Saved data entries:
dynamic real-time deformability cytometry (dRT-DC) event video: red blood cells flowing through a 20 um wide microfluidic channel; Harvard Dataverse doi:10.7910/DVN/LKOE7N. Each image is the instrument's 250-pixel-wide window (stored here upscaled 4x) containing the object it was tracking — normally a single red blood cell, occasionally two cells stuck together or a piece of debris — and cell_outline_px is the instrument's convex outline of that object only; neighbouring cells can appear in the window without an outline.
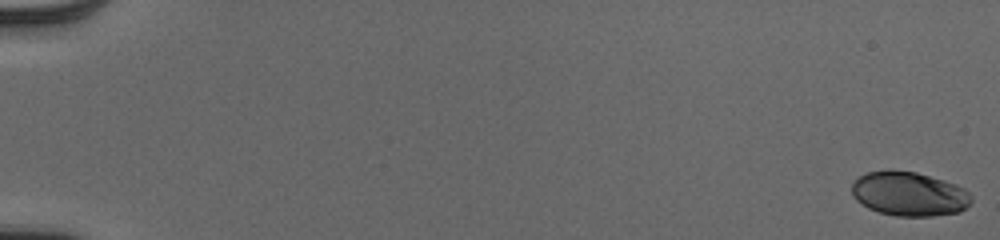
{"species": "human", "species_latin": "Homo sapiens", "temperature_condition": "cold", "stored_images_in_passage": 54, "camera_frame_rate_fps": 3000, "um_per_image_px": 0.085, "donor": {"sex": "male"}, "frame": {"image": 1, "passage_image": 1, "time_ms": 0.0, "image_size_px": [1000, 240], "cell_outline_px": [[972, 200], [960, 212], [932, 216], [896, 216], [880, 212], [868, 208], [856, 200], [852, 196], [852, 180], [868, 172], [892, 168], [916, 172], [956, 184], [964, 188], [972, 196]], "centroid_in_image_um": [77.25, 16.46], "position_along_channel_um": 7.8, "area_um2": 31.1}}
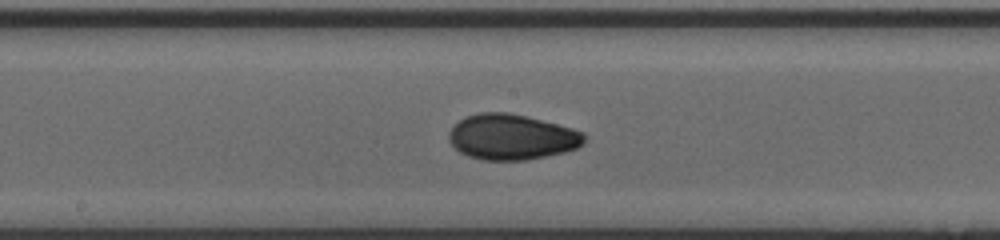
{"frame": {"image": 2, "passage_image": 31, "time_ms": 10.0, "image_size_px": [1000, 240], "cell_outline_px": [[584, 144], [576, 148], [564, 152], [524, 160], [484, 160], [468, 156], [460, 152], [448, 140], [448, 132], [464, 116], [480, 112], [508, 112], [528, 116], [572, 128], [584, 132]], "centroid_in_image_um": [43.48, 11.63], "position_along_channel_um": 204.7, "area_um2": 35.89}}
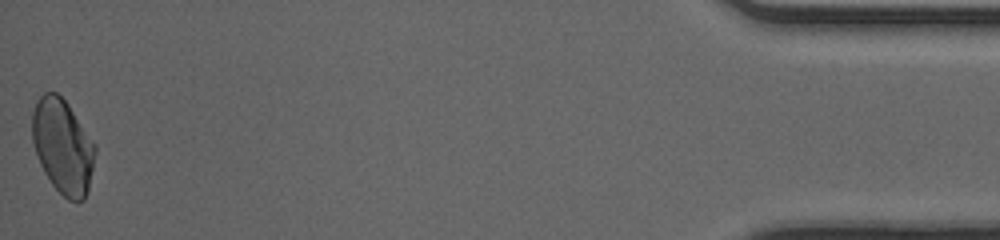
{"frame": {"image": 3, "passage_image": 54, "time_ms": 17.667, "image_size_px": [1000, 240], "cell_outline_px": [[96, 152], [88, 192], [84, 200], [68, 200], [52, 184], [44, 172], [40, 164], [32, 140], [32, 112], [36, 100], [44, 92], [56, 92], [68, 104], [96, 144]], "centroid_in_image_um": [5.34, 12.43], "position_along_channel_um": 429.9, "area_um2": 34.68}, "authors_computed_cell_mechanics": {"area_um2": 34.2176, "velocity_mm_per_s": 4.0258, "shape_relaxation_time_tau1_ms": 3.801, "shape_relaxation_time_tau2_ms": 1.4835, "deformation_change_tau1": 0.1578, "deformation_change_tau2": 0.0497}}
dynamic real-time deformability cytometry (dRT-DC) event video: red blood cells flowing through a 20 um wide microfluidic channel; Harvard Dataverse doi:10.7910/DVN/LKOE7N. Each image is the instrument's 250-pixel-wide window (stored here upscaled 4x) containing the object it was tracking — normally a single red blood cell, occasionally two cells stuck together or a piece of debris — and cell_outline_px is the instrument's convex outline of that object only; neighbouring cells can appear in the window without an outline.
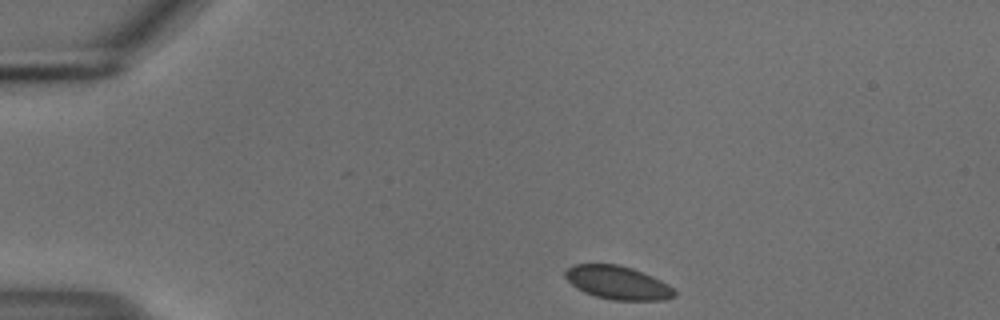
{"species": "common noctule bat (a hibernating species)", "species_latin": "Nyctalus noctula", "temperature_condition": "cold", "stored_images_in_passage": 45, "camera_frame_rate_fps": 3000, "um_per_image_px": 0.085, "animal": {"sex": "male", "body_mass_g": 18.8}, "frame": {"image": 1, "passage_image": 1, "time_ms": 0.0, "image_size_px": [1000, 320], "cell_outline_px": [[676, 296], [664, 300], [612, 300], [596, 296], [584, 292], [576, 288], [564, 276], [564, 272], [572, 264], [616, 264], [632, 268], [652, 276], [668, 284], [676, 292]], "centroid_in_image_um": [52.5, 24.03], "position_along_channel_um": 32.5, "area_um2": 21.21}}
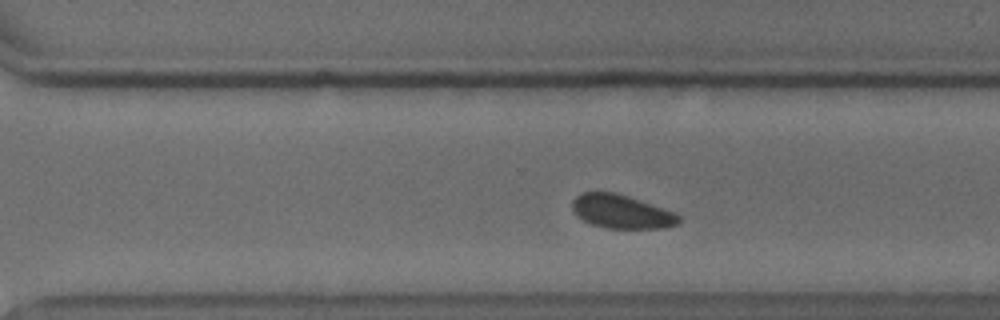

[Goal]: Every entry must be transcribed exactly. Pictures do not belong in the copy.

[Right answer]:
dynamic real-time deformability cytometry (dRT-DC) event video: red blood cells flowing through a 20 um wide microfluidic channel; Harvard Dataverse doi:10.7910/DVN/LKOE7N. Each image is the instrument's 250-pixel-wide window (stored here upscaled 4x) containing the object it was tracking — normally a single red blood cell, occasionally two cells stuck together or a piece of debris — and cell_outline_px is the instrument's convex outline of that object only; neighbouring cells can appear in the window without an outline.
{"species": "human", "species_latin": "Homo sapiens", "temperature_condition": "cold", "stored_images_in_passage": 54, "camera_frame_rate_fps": 3000, "um_per_image_px": 0.085, "donor": {"sex": "male"}, "frame": {"image": 1, "passage_image": 1, "time_ms": 0.0, "image_size_px": [1000, 240], "cell_outline_px": [[972, 200], [960, 212], [932, 216], [896, 216], [880, 212], [868, 208], [856, 200], [852, 196], [852, 180], [868, 172], [892, 168], [916, 172], [956, 184], [964, 188], [972, 196]], "centroid_in_image_um": [77.25, 16.46], "position_along_channel_um": 7.8, "area_um2": 31.1}}
{"frame": {"image": 2, "passage_image": 31, "time_ms": 10.0, "image_size_px": [1000, 240], "cell_outline_px": [[584, 144], [576, 148], [564, 152], [524, 160], [484, 160], [468, 156], [460, 152], [448, 140], [448, 132], [464, 116], [480, 112], [508, 112], [528, 116], [572, 128], [584, 132]], "centroid_in_image_um": [43.48, 11.63], "position_along_channel_um": 204.7, "area_um2": 35.89}}
{"frame": {"image": 3, "passage_image": 54, "time_ms": 17.667, "image_size_px": [1000, 240], "cell_outline_px": [[96, 152], [88, 192], [84, 200], [68, 200], [52, 184], [44, 172], [40, 164], [32, 140], [32, 112], [36, 100], [44, 92], [56, 92], [68, 104], [96, 144]], "centroid_in_image_um": [5.34, 12.43], "position_along_channel_um": 429.9, "area_um2": 34.68}, "authors_computed_cell_mechanics": {"area_um2": 34.2176, "velocity_mm_per_s": 4.0258, "shape_relaxation_time_tau1_ms": 3.801, "shape_relaxation_time_tau2_ms": 1.4835, "deformation_change_tau1": 0.1578, "deformation_change_tau2": 0.0497}}
dynamic real-time deformability cytometry (dRT-DC) event video: red blood cells flowing through a 20 um wide microfluidic channel; Harvard Dataverse doi:10.7910/DVN/LKOE7N. Each image is the instrument's 250-pixel-wide window (stored here upscaled 4x) containing the object it was tracking — normally a single red blood cell, occasionally two cells stuck together or a piece of debris — and cell_outline_px is the instrument's convex outline of that object only; neighbouring cells can appear in the window without an outline.
{"species": "common noctule bat (a hibernating species)", "species_latin": "Nyctalus noctula", "temperature_condition": "cold", "stored_images_in_passage": 45, "camera_frame_rate_fps": 3000, "um_per_image_px": 0.085, "animal": {"sex": "male", "body_mass_g": 18.8}, "frame": {"image": 1, "passage_image": 1, "time_ms": 0.0, "image_size_px": [1000, 320], "cell_outline_px": [[676, 296], [664, 300], [612, 300], [596, 296], [584, 292], [576, 288], [564, 276], [564, 272], [572, 264], [616, 264], [632, 268], [652, 276], [668, 284], [676, 292]], "centroid_in_image_um": [52.5, 24.03], "position_along_channel_um": 32.5, "area_um2": 21.21}}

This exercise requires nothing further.